Federal Government Reopens Probe of Emmett Till Slaying

Federal Government Reopens Probe of Emmett Till Slaying
A plaque marks the gravesite of Emmett Till at Burr Oak Cemetery May 4, 2005, in Aslip, Ill. (Scott Olson/Getty Images)
Zachary Stieber
7/12/2018
Updated:
7/12/2018

The United States government has reopened a probe into the slaying of Emmett Till, saying it has received new information.

Till, a 14-year-old black boy who lived in Chicago, was abducted in 1955 while visiting relatives in Mississippi.

His body was discovered three days later in a river.

According to the U.S. Department of Justice, two local men, Roy Bryant and J.W. Milam, were arrested and charged with Till’s murder but were acquitted in a jury trial.

“Both men subsequently admitted to a journalist in an interview that was published in Look Magazine that they murdered Till. Milam and Bryant died in 1981 and 1994, respectively,” the department stated.

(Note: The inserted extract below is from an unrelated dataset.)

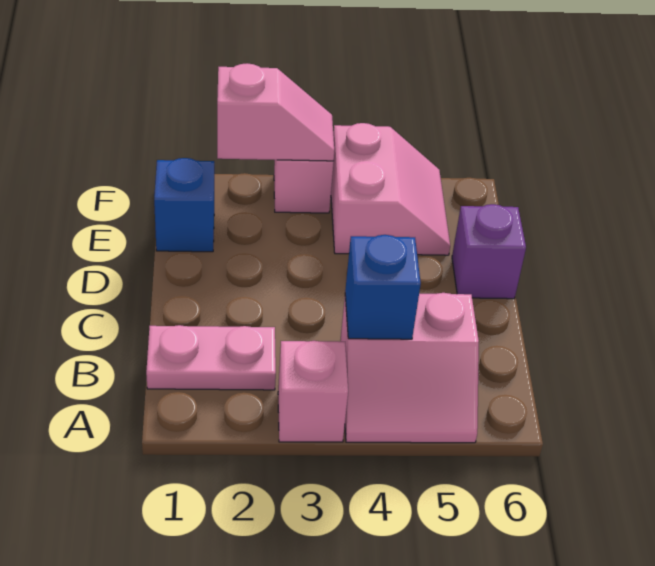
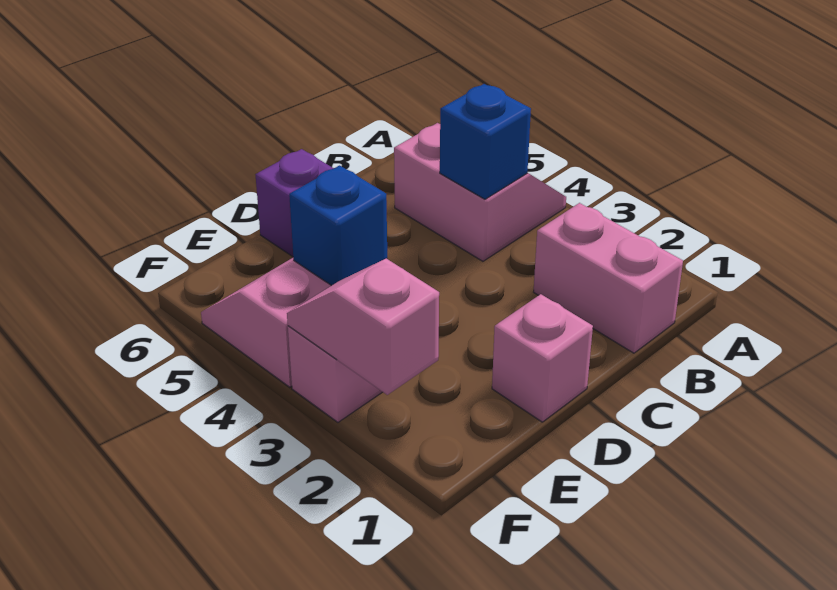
pink 1x1 brick [278,341,348,442] -> pink 1x1 brick moved to [492,294,593,422]
pink 1x2 plate [146,325,276,390] -> pink 1x2 brick [534,203,683,353]
blue 1x1 brick [154,158,214,252] -> blue 1x1 brick moved to [289,165,387,286]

The department received a request in 2004 to consider whether any potential surviving subjects in the murder could be prosecuted, and agents with the FBI assisted local law enforcement officials in a review of historical records and interviews of surviving witnesses, along with forensic analysis, to try and determine if there were any surviving subjects who could be charged. After being presented with the evidence collected, a grand jury declined to indict anyone for any criminal charge related to the homicide.

However, the Department of Justice said in a report sent to Congress that it’s once again reinvestigating the slaying after receiving new information.

The report was sent in March but was reported on for the first time on July 12, 2018, by The Associated Press.

The federal report does not indicate what the new information might be.

It could be related to a book published last year, “The Blood of Emmett Till,” written by Timothy Tyson. Tyson quotes Carolyn Donham, a white woman who lived in Mississippi at the time of the murder, as saying she wasn’t truthful when she claimed Till grabbed her and made sexual advances toward her while she was shopping in 1955.

Donham was married to Bryant at the time.

A man who answered the door at Donham’s residence in North Carolina declined to comment when reached by The Associated Press.

Paula Johnson, co-director of an academic group that reviews unsolved civil rights slayings, said she can’t think of anything else that could have prompted the latest reinvestigation.

“We’re happy to have that be the case so that ultimately or finally someone can be held responsible for his murder,” said Johnson, who leads the Cold Case Justice Initiative at Syracuse University.